Demand destruction and supply stimulation
Make no mistake: $400 copper has a real impact on construction costs. When prices spiked back in 2007, many copper consumers looked for ways to replace the metal when possible. For example, plastics-based plumbing can be swapped for copper-based plumbing in certain applications. In other areas, aluminum can be swapped, and aluminum has not enjoyed the remarkable price run that copper has. Copper is also heavily used in air-conditioners, and manufacturers are now boosting prices to offset the spike. That may blunt some of the strong demand for air-conditioning units we’ve seen in China the past few years.
In addition to the China wildcard, $400 copper also alters the supply dynamic. As noted earlier, a number of mines were economically infeasible when the red metal was cheaper, but they would now be wildly profitable. As a result, plans for roughly a dozen new copper mines have been announced in the past six months. It will take several years for those mines to come online, so industry output may not materially rise for a few more years, but investors look well down the road in an industry like this.
The future market helps tell the story. Contracts to buy 1,000 pounds of copper for deliveries in the next nine months appear stable at around $460, but then steadily drop by about 15% during the next four years. As plans for re-started copper mines are announced in coming months, I suspect the futures prices could drop yet lower. Most analysts seem to avoid the topic, but Morningstar concisely sums up the looming problem for high-flying copper prices: “Major mining firms, prompted by today’s heady mix of record copper prices and incredibly cheap capital, will undertake dramatically more growth projects than previously expected,” wrote their analysts in a February 3 report.
What it means
For Freeport-McMoran (NYSE: FCX) and Southern Copper (Nasdaq: SCCO), the industry’s two largest publicly-traded players, this math implies that these companies are approaching the peak of their cycles.
Using Freeport as an example, both sales and EBITDA are expected to hit a cyclical peak in 2012 and then fall about 10% in 2013, according to Citigroup. Yet the company’s ever-soaring stock seems to be ignoring that drop-off. Shares trade for about nine times projected 2012 earnings. Yet in past cycles, the stock has traded for around seven times peak earnings (and fell as low as 3.5 projected times earnings in 2008).
Looked at another way, Freeport just earned $2.32 a share in 2010, the first time the company has ever earned more than $2 a share in its history (split-adjusted). Strip out the strong 2010 and the dismal 2008, and Freeport has earned an average of $0.91 a share during a seven-year stretch. (Shares trade for more than 60 times “normalized” earnings.) Analysts think earnings will be an eye-popping $6.50 a share this year. But to use the $6.50 forecast as a “new normal” completely ignores the supply and demand dynamics of this industry. Copper is in a bubble, and so are shares of Freeport.

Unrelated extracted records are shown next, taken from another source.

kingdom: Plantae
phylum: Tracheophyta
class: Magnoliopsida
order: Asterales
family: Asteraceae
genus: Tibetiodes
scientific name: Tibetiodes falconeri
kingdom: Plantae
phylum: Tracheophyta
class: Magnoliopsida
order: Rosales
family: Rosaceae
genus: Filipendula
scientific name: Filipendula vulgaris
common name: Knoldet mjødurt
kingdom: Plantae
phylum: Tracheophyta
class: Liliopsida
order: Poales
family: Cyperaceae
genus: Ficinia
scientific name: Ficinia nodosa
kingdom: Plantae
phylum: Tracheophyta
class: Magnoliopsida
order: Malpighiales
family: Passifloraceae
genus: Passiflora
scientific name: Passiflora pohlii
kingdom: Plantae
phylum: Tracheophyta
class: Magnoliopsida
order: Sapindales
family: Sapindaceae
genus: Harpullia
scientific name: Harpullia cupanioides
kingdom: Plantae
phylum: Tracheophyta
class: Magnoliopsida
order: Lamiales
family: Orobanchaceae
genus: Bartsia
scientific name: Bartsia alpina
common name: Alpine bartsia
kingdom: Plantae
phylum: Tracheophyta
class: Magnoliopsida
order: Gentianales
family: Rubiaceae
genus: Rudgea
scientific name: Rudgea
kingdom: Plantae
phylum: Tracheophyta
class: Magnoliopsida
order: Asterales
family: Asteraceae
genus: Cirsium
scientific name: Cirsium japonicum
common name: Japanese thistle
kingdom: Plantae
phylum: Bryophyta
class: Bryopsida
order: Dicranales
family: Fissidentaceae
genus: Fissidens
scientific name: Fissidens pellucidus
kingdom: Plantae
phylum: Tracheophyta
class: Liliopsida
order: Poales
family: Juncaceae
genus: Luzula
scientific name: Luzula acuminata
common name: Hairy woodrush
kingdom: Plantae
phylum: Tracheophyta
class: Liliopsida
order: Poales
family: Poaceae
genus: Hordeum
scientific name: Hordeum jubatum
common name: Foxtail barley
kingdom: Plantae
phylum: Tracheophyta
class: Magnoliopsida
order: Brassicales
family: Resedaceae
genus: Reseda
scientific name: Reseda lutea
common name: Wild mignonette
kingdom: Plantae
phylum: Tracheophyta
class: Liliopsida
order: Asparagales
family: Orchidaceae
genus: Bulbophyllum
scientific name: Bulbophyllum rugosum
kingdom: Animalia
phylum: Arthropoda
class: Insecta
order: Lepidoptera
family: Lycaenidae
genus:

Shares of Southern Copper also look extremely pricey. Morningstar, which generally had a positive review of the company, believes it should trade at seven times EBITDA, or $25 — well below the current $46 share price. UBS sees shares falling to $33, predicting that copper prices will fall back to $2.50 a pound by 2015.
Action to Take –> Copper is scorching hot, and momentum investors are marking solid gains as the metal’s price continues to surge. But if you hold either of these stocks, I wouldn’t risk holding these shares any longer.
A deeper look at the supply-and-demand dynamics should be of real concern. The bubble could keep going for a while longer — a key concern for shorts, but if you’ve got a 12-18 month time horizon, you should short this bubble.